- Entries supplied
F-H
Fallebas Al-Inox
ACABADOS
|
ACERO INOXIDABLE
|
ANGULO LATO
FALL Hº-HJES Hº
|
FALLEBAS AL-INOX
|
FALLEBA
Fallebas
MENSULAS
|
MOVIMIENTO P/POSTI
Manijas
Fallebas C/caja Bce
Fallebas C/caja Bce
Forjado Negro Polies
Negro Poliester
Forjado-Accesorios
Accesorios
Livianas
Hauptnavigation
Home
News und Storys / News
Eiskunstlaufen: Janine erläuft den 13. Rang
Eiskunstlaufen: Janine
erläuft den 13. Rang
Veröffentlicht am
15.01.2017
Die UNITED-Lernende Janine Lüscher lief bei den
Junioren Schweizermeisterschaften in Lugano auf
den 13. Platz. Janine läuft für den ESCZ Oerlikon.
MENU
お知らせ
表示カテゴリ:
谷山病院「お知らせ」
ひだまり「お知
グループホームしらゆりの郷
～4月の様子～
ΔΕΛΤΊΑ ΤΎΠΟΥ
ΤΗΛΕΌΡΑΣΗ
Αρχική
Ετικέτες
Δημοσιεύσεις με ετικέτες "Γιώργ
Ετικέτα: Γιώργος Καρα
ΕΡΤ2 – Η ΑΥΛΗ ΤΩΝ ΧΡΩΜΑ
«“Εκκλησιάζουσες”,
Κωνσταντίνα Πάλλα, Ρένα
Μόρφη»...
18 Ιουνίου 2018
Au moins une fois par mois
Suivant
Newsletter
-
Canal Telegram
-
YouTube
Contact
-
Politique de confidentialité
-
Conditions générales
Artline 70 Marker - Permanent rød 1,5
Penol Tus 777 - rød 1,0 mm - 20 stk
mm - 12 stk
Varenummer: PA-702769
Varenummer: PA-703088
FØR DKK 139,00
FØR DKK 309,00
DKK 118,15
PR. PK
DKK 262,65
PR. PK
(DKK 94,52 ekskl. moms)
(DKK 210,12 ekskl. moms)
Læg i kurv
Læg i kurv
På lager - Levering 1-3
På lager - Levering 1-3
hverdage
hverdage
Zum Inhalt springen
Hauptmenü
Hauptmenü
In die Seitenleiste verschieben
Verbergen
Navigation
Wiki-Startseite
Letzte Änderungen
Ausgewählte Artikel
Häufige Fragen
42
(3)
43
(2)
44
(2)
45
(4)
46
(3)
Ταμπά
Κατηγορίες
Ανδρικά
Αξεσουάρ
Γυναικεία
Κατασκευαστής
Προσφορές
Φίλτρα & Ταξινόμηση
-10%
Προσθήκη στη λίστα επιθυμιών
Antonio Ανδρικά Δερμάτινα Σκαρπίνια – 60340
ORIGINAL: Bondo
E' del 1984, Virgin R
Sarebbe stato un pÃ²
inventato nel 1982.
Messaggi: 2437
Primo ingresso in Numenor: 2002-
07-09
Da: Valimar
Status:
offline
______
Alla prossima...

- Task instructions
Retype word for word the lines running from the line containing "Messaggi: 2437" to the end of the listing, and only those.

- Output for this task
Messaggi: 2437
Primo ingresso in Numenor: 2002-
07-09
Da: Valimar
Status:
offline
______
Alla prossima...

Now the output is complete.